Assignments Due
Week 13 checkpoints should be submitted by Monday, 04/09/2018 at 11:59 PM PDT.
Last week you rebuilt the prompt into something you felt some ownership over. Let that be an evolving blueprint for how to execute on the remainder of your data science design.
Begin a draft both of your written composition and your slide deck. Let these formats work in tandem as you develop your ideas, with your write-up as the more formal of the two.
Your instructor will be pleased if you shed the scaffolding of the course, see your objective clearly, and design a data science concept that captures your team vision. The prompt and the templates are useful starting points, but you should endeavor to create a product that stands under its own weight, so to speak.
Distribute the workload fairly, and be sure to leave time for editorial work to integrate each individual contribution into a coherent whole. Not all of this editing needs to be done for the work-in-progress, but it will be important to polish the Week 14 final submissions.
Perform
Final: Presentation (50%)
Your client is proposing a data science investment at next month’s board meeting, and she directs your data science team to prepare a design memo and presentation to persuade the board to greenlight the concept. Time to stretch it out, munch on some user stories, and scrum your way to the finish line!
You will prepare your final in two formats, a write-up and a presentation. You should begin work on your presentation after finalizing the outline of your write-up, because the write-up should be more like the master plan, and the presentation more like the publicity for the project. The write-up should be more formal and precise, the presentation more inviting and conversational. Both have the same goals of compelling the client to invest in your data science design and of keeping relevant stakeholders on your side (or at least not giving them reasons to oppose you!).
How to submit
You should use Google Slides, and you may but are not required to use the slide deck template, though please retain the file naming convention if you use a different format.
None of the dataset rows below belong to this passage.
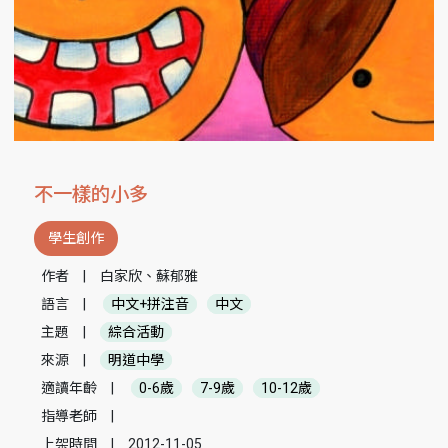
不一樣的小多
學生創作
作者
|
白家欣、蘇郁雅
語言
|
中文+拼注音
中文
主題
|
綜合活動
來源
|
明道中學
適讀年齡
|
0-6歲
7-9歲
10-12歲
指導老師
|
上架時間
|
2012-11-05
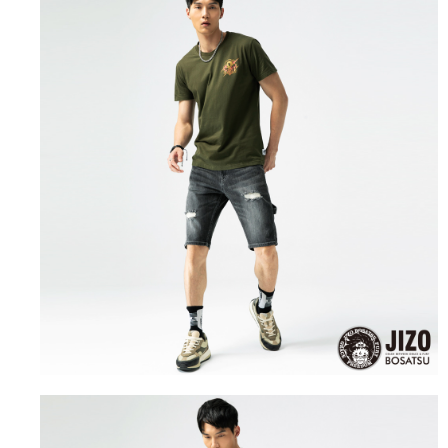
4.訂單成立30分鐘內，如未前往確認交易或遇審核未通過，訂單將自動取
１．簡單：不需註冊會員、不需綁卡、不需儲值。
運送方式
消。如遇「轉專審核」未通過狀況，表示未達大哥付你分期系統評分，恕無
２．便利：只要手機號碼，簡訊認證，即可結帳。
法說明評估內容。
３．安心：先確認商品／服務後，再付款。
全家取貨付款
【繳款方式說明】
1.分期款項不併入電信帳單，「大哥付你分期」於每月結算日後寄送繳費提
每筆NT$80，滿NT$888(含以上)免運費
【「AFTEE先享後付」結帳流程】
醒簡訊。
１．於結帳方式選擇「AFTEE先享後付」後，將跳轉至「AFTEE先享後付」
2.透過簡訊連結打開帳單後，可選擇「超商條碼／台灣大直營門市／銀行轉
付款後全家取貨
結帳頁面，進行簡訊認證並確認金額後，即可完成結帳。
帳／街口支付／iPASS MONEY」等通路繳費。
２．訂單成立數日內，您將收到繳費通知簡訊。
每筆NT$80，滿NT$888(含以上)免運費
３．收到繳費通知簡訊後14天內，點擊此簡訊中的連結，可透過四大超商／
【注意事項】
ATM／網路銀行／等多元方式進行付款，方視為交易完成。
萊爾富取貨付款
1.本服務係由「台灣大哥大股份有限公司」（以下簡稱本公司）所提供，讓
※ 請注意：結帳手續完成當下不需立刻繳費，但若您需要取消訂單，請聯絡
用戶於交易時，得透過本服務購買商品或服務，並由商店將買賣／分期付款
每筆NT$60，滿NT$3,000(含以上)免運費
購買商品的店家。未經商家同意取消之訂單仍視為有效，需透過AFTEE先享
買賣價金債權讓與本公司後，依約使用本公司帳單繳交帳款。
後付繳納相關費用。
2.基於同意付款使用「大哥付你分期」之契約關係目的，商店將以您的個人
付款後萊爾富取貨
※ 交易是否成功請以「AFTEE先享後付 」之結帳頁面顯示為準，若有關於
資料（包含姓名、電話或地址）提供予台灣大哥大進項蒐集、處理及利用，
是否繳費成功／繳費後需取消欲退款等相關疑問，請聯繫「AFTEE先享後付
每筆NT$60，滿NT$3,000(含以上)免運費
由本公司與您本人進行分期帳單所需資料之確認、核對及更正。
客戶支援中心」
https://netprotections.freshdesk.com/support/home
3.完整用戶服務條款，請詳閱以下連結：
https://oppay.tw/userRule
7-11取貨付款
【注意事項】
１．透過由恩沛科技股份有限公司提供之「AFTEE先享後付」服務完成之交
每筆NT$80，滿NT$3,000(含以上)免運費
易，需依本服務之必要範圍內提供個人資料，並將交易相關給付款項請求債
權轉讓予恩沛科技股份有限公司。
付款後7-11取貨
２．關於個人資料處理事宜，請瀏覽以下網址：
每筆NT$80，滿NT$3,000(含以上)免運費
https://aftee.tw/terms/#terms3
３．未成年的使用者請事先徵得法定代理人或監護人之同意方可使用
宅配
「AFTEE先享後付」，若未經同意申辦者引起之損失，本公司不負相關責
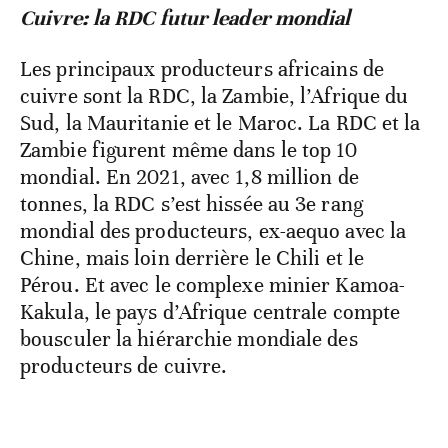
Cuivre: la RDC futur leader mondial
Les principaux producteurs africains de
cuivre sont la RDC, la Zambie, l’Afrique du
Sud, la Mauritanie et le Maroc. La RDC et la
Zambie figurent même dans le top 10
mondial. En 2021, avec 1,8 million de
tonnes, la RDC s’est hissée au 3e rang
mondial des producteurs, ex-aequo avec la
Chine, mais loin derrière le Chili et le
Pérou. Et avec le complexe minier Kamoa-
Kakula, le pays d’Afrique centrale compte
bousculer la hiérarchie mondiale des
producteurs de cuivre.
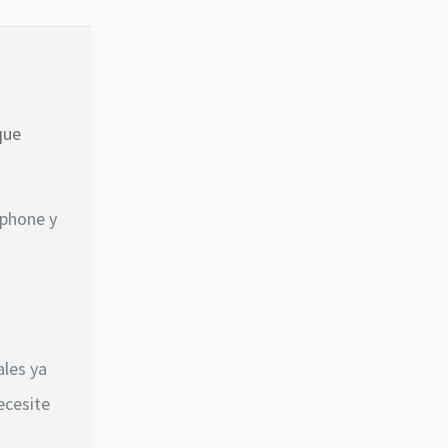
que
tphone y
ales ya
ecesite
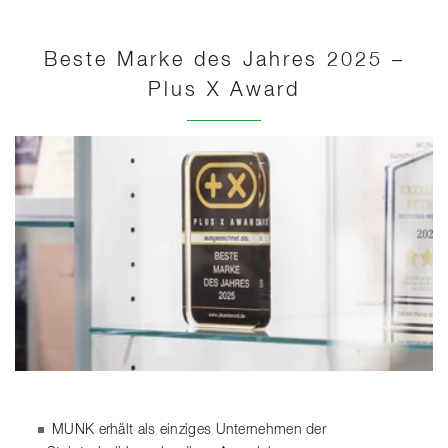
Beste Marke des Jahres 2025 –
Plus X Award
MUNK erhält als einziges Unternehmen der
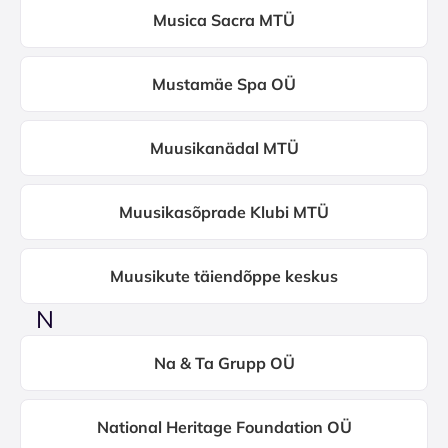
Musica Sacra MTÜ
Mustamäe Spa OÜ
Muusikanädal MTÜ
Muusikasõprade Klubi MTÜ
Muusikute täiendõppe keskus
N
Na & Ta Grupp OÜ
National Heritage Foundation OÜ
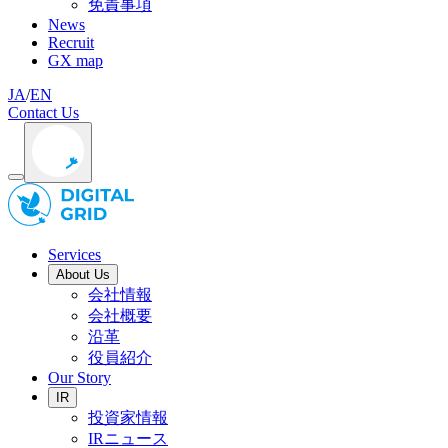
免責事項
News
Recruit
GX map
JA
/
EN
Contact Us
Services
About Us
会社情報
会社概要
沿革
役員紹介
Our Story
IR
投資家情報
IRニュース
Try to keep pace with the development of your write-up (see below), that is, you should finish your slides up until Act 1.5, That means finishing Act 1, and getting through half of Act 2. The final deck will be 7-10 slides, so aim for 3-5 slides for this checkpoint.
Save your deck in this folder as a working Google Slides doc and as a PDF of the work-in-progress. Be consistent with your file names–the work-in-progress PDF should be overwritten with the most recent version, so that only file for your team is ever in the submission folder, and the last version is your final submission.
Compose
Final: Design (66%)
Your client is proposing a data science investment at next month’s board meeting, and she directs your data science team to prepare a design memo and presentation to persuade the board to greenlight the concept. Time to stretch it out, munch on some user stories, and scrum your way to the finish line!
Last week you assigned yourselves a new prompt in the form of a memo from your client, and now it’s time to execute on Act 1.5! The \(\frac{1}{2}\) here would be the beginning of your Act 2, which could be a strong curtain leading into your technical solution. Your beginning should cover Act 1 and a curtain, such as asking a research question or introducing your Sonic Blade, that indicates where Act 2 will be heading. Work as far as you want, but a draft of Act 1 should be a minimum achievable goal before live session.
How to submit
Continue replacing boilerplate in the write-up template that you began last week. You should fill in the title, abstract, keywords, Act headings, and then body text for at least Act 1 and half of Act 2.